**What this task involves:** How many lines in the records below contain the word "Relasi"? Reply with the number alone.

**Collection entries:**
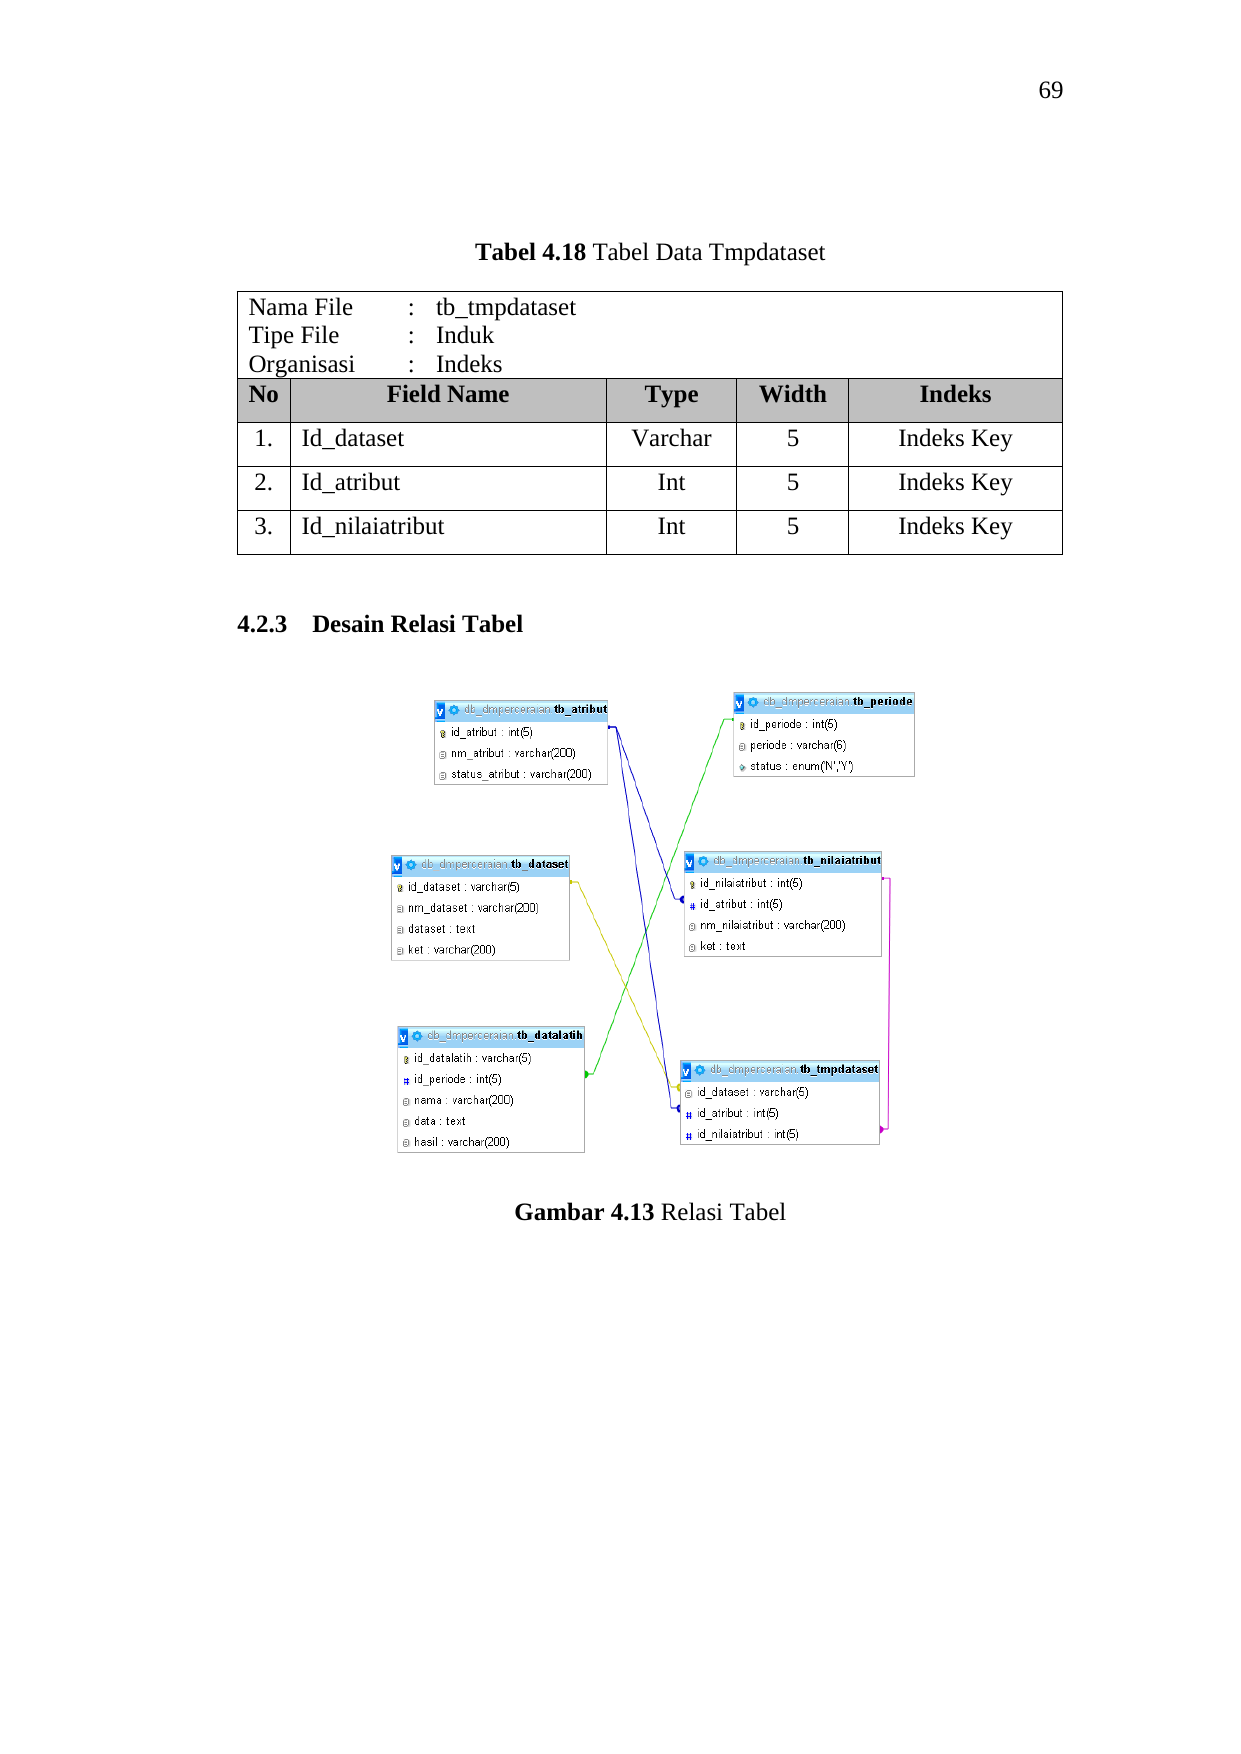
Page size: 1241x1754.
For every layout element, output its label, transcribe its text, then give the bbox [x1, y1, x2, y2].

table_cell Varchar [607, 423, 736, 466]
text Gambar 4.13 Relasi Tabel [237, 1197, 1063, 1226]
text Tabel 4.18 Tabel Data Tmpdataset [237, 237, 1063, 266]
picture [377, 642, 923, 1162]
table_cell Indeks [849, 379, 1062, 422]
table_cell 5 [737, 467, 848, 510]
subtitle Desain Relasi Tabel [237, 609, 1063, 638]
table_cell Int [607, 511, 736, 554]
table_cell 5 [737, 511, 848, 554]
table_cell 3. [238, 511, 290, 554]
table_cell Id_nilaiatribut [291, 511, 606, 554]
table_cell Id_atribut [291, 467, 606, 510]
table_cell Indeks Key [849, 423, 1062, 466]
table_cell Type [607, 379, 736, 422]
table_cell Indeks Key [849, 467, 1062, 510]
table_cell 5 [737, 423, 848, 466]
table_cell 2. [238, 467, 290, 510]
table_cell Indeks Key [849, 511, 1062, 554]
table_cell Id_dataset [291, 423, 606, 466]
table_header Nama File : tb_tmpdataset Tipe File : Induk Organisasi : Indeks [238, 292, 1062, 378]
table_cell Width [737, 379, 848, 422]
table_cell Int [607, 467, 736, 510]
table_cell No [238, 379, 290, 422]
table_cell 1. [238, 423, 290, 466]
table_cell Field Name [291, 379, 606, 422]
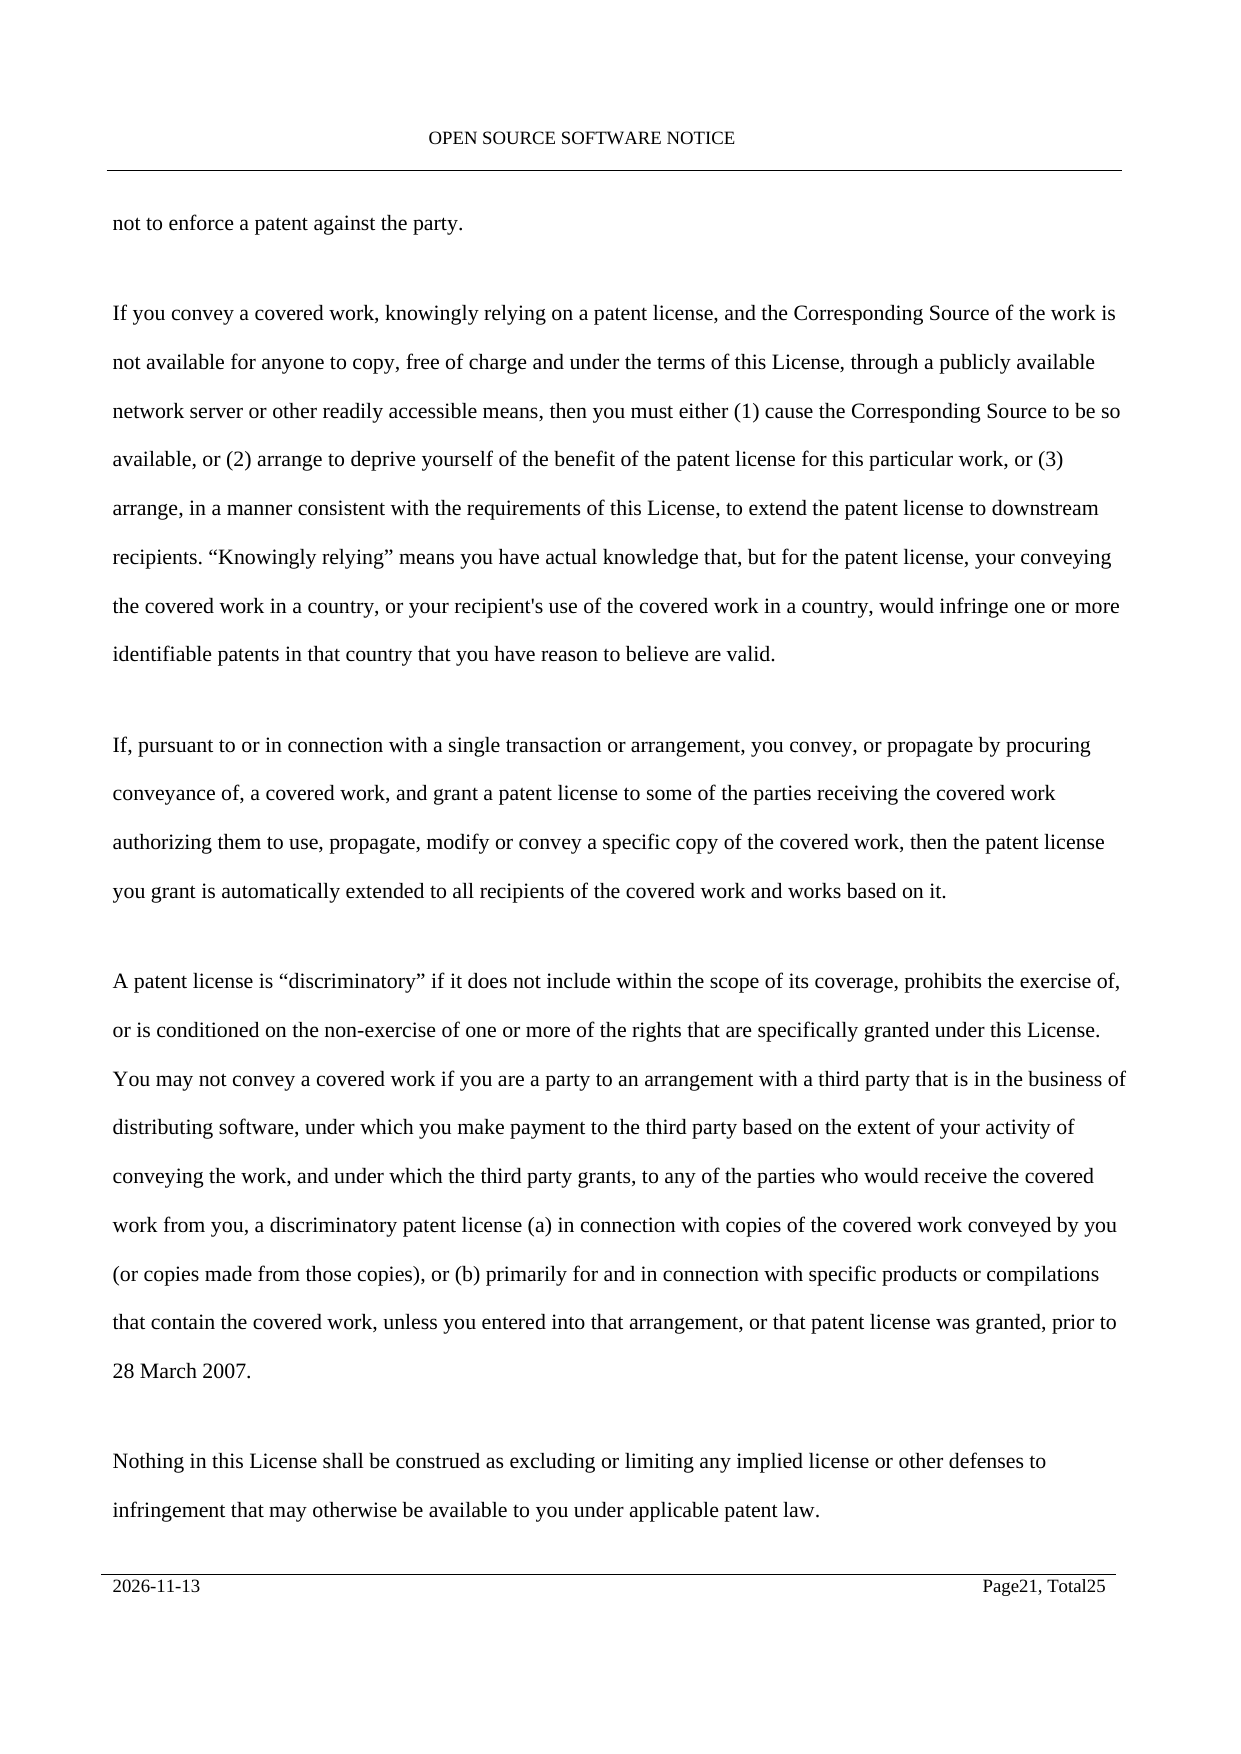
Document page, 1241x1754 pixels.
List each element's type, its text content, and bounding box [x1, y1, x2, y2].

text A patent license is “discriminatory” if it does not include within the scope of its coverage, prohibits the exercise of, or is conditioned on the non-exercise of one or more of the rights that are specifically granted under this License. You may not convey a covered work if you are a party to an arrangement with a third party that is in the business of distributing software, under which you make payment to the third party based on the extent of your activity of conveying the work, and under which the third party grants, to any of the parties who would receive the covered work from you, a discriminatory patent license (a) in connection with copies of the covered work conveyed by you (or copies made from those copies), or (b) primarily for and in connection with specific products or compilations that contain the covered work, unless you entered into that arrangement, or that patent license was granted, prior to 28 March 2007. [112, 964, 1128, 1387]
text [112, 206, 1128, 239]
text If you convey a covered work, knowingly relying on a patent license, and the Corresponding Source of the work is not available for anyone to copy, free of charge and under the terms of this License, through a publicly available network server or other readily accessible means, then you must either (1) cause the Corresponding Source to be so available, or (2) arrange to deprive yourself of the benefit of the patent license for this particular work, or (3) arrange, in a manner consistent with the requirements of this License, to extend the patent license to downstream recipients. “Knowingly relying” means you have actual knowledge that, but for the patent license, your conveying the covered work in a country, or your recipient's use of the covered work in a country, would infringe one or more identifiable patents in that country that you have reason to believe are valid. [112, 297, 1128, 670]
text Nothing in this License shall be construed as excluding or limiting any implied license or other defenses to infringement that may otherwise be available to you under applicable patent law. [112, 1445, 1128, 1526]
text If, pursuant to or in connection with a single transaction or arrangement, you convey, or propagate by procuring conveyance of, a covered work, and grant a patent license to some of the parties receiving the covered work authorizing them to use, propagate, modify or convey a specific copy of the covered work, then the patent license you grant is automatically extended to all recipients of the covered work and works based on it. [112, 728, 1128, 907]
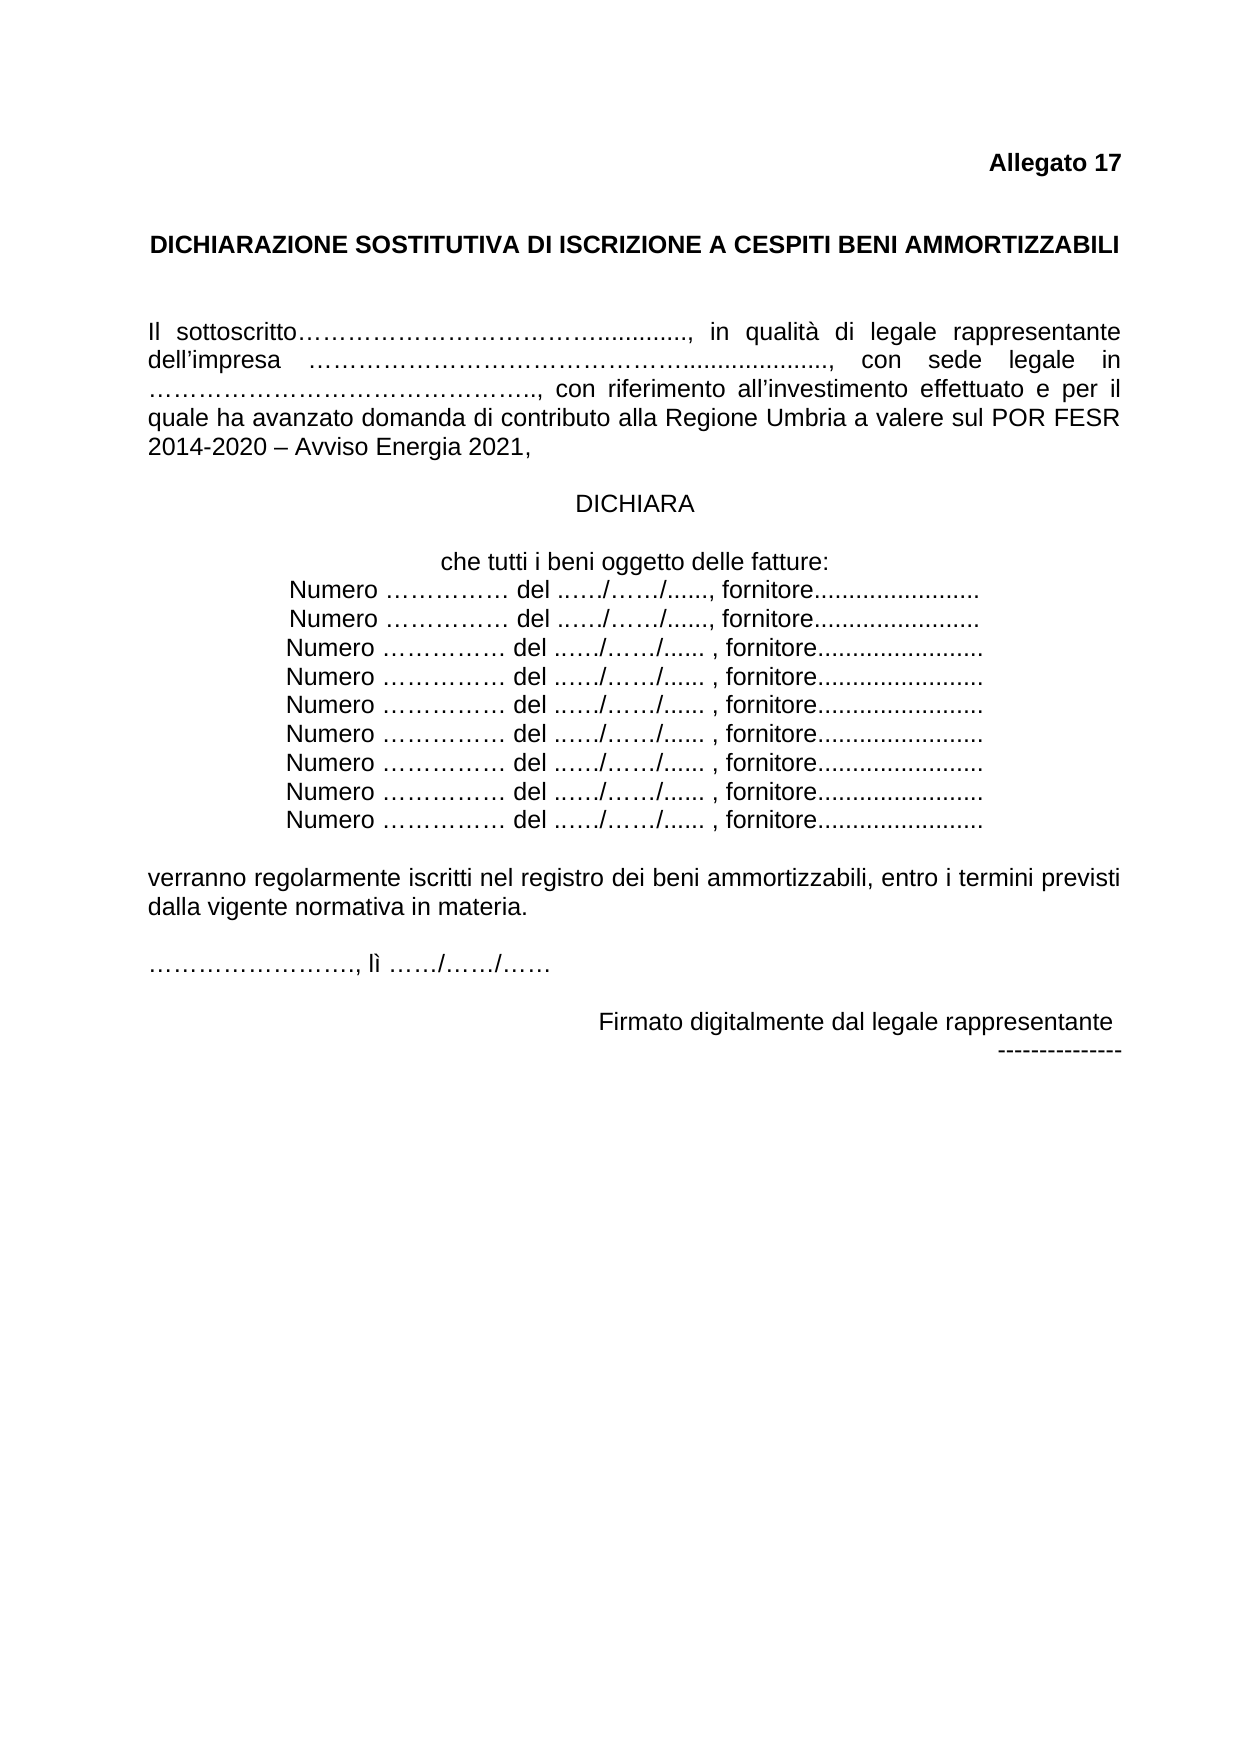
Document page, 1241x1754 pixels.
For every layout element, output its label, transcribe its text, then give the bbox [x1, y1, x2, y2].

text Numero …………… del ..…./……/...... , fornitore........................ [148, 690, 1122, 719]
text Numero …………… del ..…./……/...... , fornitore........................ [148, 719, 1122, 748]
text --------------- [148, 1035, 1122, 1064]
text ……………………., lì ……/……/…… [148, 949, 1122, 978]
text DICHIARA [148, 489, 1122, 518]
text Firmato digitalmente dal legale rappresentante [148, 1006, 1122, 1035]
text Numero …………… del ..…./……/...... , fornitore........................ [148, 748, 1122, 776]
text Allegato 17 [148, 148, 1122, 176]
text Numero …………… del ..…./……/...... , fornitore........................ [148, 633, 1122, 661]
text che tutti i beni oggetto delle fatture: [148, 546, 1122, 575]
text Numero …………… del ..…./……/......, fornitore........................ [148, 575, 1122, 604]
text Numero …………… del ..…./……/...... , fornitore........................ [148, 776, 1122, 805]
text DICHIARAZIONE SOSTITUTIVA DI ISCRIZIONE A CESPITI BENI AMMORTIZZABILI [148, 230, 1122, 259]
text Numero …………… del ..…./……/...... , fornitore........................ [148, 805, 1122, 834]
text verranno regolarmente iscritti nel registro dei beni ammortizzabili, entro i termini previsti dalla vigente normativa in materia. [148, 863, 1122, 920]
text Numero …………… del ..…./……/......, fornitore........................ [148, 604, 1122, 633]
text Il sottoscritto………………………………............., in qualità di legale rappresentante dell’impresa ………………………………………....................., con sede legale in ……………………………………….., con riferimento all’investimento effettuato e per il quale ha avanzato domanda di contributo alla Regione Umbria a valere sul POR FESR 2014-2020 – Avviso Energia 2021, [148, 316, 1122, 460]
text Numero …………… del ..…./……/...... , fornitore........................ [148, 661, 1122, 690]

**Reply to the task:** 2